It would seem to me if you are looking for precision, you would need a calibrated 4 wire DMM, otherwise you still have the lead length to your meter and connections adding or subtracting to the resistance.
Fluke’s spec for the Model 12 ±(0.9%+1)
and how long ago was the last time it was calibrated…
Or measure the wire resistance, and subtract it.
…then calibrate the probe wires’ resistance.
If you are just worried about ratios the resistance of the ohmmeter leads are consistent. A 4 wire ohmmeter really only comes into play when you have a lot of digits, like an HP3456 in ohms mode, or more commonly, when you are reading really low values and the resistance of the leads would be substantial part of the reading.
In the past I have used low value trimmers in series with 1% R’s, but this probably does not have the best long term stability. I have cherry picked resistors for tightly matched values, and I have parallelled a very high value over a lower value to tune parts.
Oddly enough one of the devices that I built that required the tightest component matching was a device to quickly help cherry pick resistors.
▬▬▬
**Assignment:**
Reproduce the part of the forum discussion on resistance measurement starting at "If you are just" and ending at "to tune parts.". The items that come next have no connection to the forum discussion on measuring resistance.

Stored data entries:
▬▬▬
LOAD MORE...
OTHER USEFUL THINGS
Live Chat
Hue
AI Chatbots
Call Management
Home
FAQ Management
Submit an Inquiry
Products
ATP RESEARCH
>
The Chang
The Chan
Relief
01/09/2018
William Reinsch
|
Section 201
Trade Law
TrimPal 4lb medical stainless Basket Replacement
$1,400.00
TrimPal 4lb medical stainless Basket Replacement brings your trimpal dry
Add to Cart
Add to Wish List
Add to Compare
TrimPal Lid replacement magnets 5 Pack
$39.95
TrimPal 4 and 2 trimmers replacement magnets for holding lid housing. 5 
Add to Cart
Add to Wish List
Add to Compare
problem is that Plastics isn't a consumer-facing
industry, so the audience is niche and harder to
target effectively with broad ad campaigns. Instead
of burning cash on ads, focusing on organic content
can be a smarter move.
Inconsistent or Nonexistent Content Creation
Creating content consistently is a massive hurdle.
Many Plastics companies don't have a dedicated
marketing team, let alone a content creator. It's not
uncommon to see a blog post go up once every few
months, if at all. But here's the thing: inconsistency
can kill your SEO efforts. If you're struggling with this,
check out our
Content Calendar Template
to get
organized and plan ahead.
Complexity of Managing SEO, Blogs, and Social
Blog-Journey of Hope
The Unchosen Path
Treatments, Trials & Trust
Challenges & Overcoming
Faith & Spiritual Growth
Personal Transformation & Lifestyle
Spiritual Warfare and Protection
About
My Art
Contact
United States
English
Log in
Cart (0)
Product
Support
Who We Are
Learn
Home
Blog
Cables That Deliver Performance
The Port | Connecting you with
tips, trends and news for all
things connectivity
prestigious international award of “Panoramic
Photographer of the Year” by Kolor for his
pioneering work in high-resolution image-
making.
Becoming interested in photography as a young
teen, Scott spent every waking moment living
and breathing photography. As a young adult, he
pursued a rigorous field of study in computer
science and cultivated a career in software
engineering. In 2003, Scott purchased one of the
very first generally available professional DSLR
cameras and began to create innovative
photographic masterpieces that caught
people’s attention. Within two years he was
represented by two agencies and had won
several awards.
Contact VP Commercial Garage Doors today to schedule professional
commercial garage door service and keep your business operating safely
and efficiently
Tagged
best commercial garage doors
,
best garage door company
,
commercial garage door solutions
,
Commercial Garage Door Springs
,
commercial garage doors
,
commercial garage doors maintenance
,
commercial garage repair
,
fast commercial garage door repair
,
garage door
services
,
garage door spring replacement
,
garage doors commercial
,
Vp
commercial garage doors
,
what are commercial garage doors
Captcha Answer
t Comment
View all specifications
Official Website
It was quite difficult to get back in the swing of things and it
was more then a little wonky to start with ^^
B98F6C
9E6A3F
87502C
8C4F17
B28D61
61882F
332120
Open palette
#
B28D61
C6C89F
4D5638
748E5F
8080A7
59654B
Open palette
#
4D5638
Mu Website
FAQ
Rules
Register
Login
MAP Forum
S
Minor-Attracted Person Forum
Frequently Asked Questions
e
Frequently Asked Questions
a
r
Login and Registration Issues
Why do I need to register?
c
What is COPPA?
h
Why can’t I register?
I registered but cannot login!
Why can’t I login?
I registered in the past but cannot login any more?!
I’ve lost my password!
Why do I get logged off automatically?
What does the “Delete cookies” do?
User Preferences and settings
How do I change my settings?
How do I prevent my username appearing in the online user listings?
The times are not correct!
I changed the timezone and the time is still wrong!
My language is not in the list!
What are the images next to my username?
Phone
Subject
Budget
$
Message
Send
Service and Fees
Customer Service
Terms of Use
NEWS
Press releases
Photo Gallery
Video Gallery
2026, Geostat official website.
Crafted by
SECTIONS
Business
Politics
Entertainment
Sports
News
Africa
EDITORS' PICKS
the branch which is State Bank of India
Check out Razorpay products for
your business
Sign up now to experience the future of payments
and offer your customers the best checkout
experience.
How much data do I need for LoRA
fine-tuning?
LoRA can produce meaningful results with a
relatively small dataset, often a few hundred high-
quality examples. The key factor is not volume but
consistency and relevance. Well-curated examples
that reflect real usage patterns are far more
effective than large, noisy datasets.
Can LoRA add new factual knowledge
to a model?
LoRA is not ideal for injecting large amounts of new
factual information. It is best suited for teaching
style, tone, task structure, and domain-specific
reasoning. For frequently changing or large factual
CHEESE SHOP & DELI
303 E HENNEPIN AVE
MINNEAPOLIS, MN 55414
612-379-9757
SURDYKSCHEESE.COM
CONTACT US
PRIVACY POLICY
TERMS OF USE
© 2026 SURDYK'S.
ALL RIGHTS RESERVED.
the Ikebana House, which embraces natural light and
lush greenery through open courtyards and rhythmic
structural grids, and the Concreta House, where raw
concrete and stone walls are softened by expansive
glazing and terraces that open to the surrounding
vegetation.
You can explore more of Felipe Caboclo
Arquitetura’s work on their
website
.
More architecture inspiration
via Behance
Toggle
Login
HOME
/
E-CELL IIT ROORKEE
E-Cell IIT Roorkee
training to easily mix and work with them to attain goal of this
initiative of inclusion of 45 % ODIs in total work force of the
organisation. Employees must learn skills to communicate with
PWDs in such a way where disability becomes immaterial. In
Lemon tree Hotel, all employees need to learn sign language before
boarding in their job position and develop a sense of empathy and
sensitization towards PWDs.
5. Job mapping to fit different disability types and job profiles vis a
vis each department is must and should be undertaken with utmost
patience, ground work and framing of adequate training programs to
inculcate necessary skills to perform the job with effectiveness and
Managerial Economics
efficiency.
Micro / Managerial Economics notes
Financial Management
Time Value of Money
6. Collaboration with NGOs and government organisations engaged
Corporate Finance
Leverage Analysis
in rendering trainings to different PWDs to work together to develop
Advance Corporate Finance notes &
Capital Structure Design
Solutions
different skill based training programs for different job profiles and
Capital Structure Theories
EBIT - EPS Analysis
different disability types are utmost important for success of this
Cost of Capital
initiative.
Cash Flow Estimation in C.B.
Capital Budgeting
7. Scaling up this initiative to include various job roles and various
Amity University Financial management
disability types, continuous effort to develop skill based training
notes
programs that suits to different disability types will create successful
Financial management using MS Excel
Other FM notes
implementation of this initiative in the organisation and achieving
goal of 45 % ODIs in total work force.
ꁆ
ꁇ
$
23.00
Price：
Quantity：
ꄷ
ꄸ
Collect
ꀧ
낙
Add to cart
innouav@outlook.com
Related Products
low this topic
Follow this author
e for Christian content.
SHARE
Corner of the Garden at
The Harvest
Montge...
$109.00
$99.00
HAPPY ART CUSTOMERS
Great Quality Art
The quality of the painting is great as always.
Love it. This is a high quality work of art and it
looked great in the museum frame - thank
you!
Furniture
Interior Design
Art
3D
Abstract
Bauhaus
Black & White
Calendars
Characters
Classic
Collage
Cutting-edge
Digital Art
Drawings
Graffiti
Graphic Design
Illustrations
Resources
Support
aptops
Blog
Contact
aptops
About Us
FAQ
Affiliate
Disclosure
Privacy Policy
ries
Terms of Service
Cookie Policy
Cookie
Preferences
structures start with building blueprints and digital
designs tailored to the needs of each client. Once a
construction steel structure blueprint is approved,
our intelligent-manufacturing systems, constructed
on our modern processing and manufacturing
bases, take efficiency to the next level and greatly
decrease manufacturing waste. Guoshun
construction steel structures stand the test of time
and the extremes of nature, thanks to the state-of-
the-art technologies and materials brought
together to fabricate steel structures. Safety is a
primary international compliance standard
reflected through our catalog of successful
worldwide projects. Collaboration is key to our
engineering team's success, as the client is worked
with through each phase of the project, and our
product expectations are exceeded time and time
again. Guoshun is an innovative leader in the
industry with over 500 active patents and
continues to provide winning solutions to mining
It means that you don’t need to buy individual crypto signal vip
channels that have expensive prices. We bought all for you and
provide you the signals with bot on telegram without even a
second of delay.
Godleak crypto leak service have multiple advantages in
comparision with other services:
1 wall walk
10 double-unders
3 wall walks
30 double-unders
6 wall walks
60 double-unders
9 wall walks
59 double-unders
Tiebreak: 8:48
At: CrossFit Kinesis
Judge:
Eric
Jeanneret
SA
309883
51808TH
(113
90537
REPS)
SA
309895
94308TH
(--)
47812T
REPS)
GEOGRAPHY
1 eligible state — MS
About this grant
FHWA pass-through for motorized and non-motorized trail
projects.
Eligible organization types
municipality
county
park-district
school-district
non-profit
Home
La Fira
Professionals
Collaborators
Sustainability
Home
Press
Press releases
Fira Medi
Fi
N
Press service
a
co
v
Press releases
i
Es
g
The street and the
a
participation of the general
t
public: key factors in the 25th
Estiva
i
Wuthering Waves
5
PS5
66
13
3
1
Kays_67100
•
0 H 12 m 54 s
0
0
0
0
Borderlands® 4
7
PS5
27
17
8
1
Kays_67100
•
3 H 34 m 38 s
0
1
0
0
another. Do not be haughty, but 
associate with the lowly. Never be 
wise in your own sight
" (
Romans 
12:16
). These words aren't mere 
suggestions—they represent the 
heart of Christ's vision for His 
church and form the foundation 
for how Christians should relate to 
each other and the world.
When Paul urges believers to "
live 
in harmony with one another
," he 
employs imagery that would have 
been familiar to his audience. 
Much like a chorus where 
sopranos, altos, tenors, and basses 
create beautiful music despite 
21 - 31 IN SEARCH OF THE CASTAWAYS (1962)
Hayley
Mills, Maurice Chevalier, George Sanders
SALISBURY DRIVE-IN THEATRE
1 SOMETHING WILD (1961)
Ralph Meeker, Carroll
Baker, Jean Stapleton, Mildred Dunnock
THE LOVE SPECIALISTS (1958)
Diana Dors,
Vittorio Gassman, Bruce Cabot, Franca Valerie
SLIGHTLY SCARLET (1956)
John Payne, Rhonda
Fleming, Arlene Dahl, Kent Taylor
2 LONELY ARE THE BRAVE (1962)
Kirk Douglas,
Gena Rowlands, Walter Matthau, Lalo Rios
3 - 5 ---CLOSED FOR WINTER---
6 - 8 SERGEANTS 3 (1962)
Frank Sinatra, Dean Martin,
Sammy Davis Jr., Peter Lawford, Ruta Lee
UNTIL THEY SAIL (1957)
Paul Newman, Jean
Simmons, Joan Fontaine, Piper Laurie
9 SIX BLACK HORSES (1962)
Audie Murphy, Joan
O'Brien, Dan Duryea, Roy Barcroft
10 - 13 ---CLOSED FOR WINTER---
▬▬▬
**Written solution:**
If you are just worried about ratios the resistance of the ohmmeter leads are consistent. A 4 wire ohmmeter really only comes into play when you have a lot of digits, like an HP3456 in ohms mode, or more commonly, when you are reading really low values and the resistance of the leads would be substantial part of the reading.
In the past I have used low value trimmers in series with 1% R’s, but this probably does not have the best long term stability. I have cherry picked resistors for tightly matched values, and I have parallelled a very high value over a lower value to tune parts.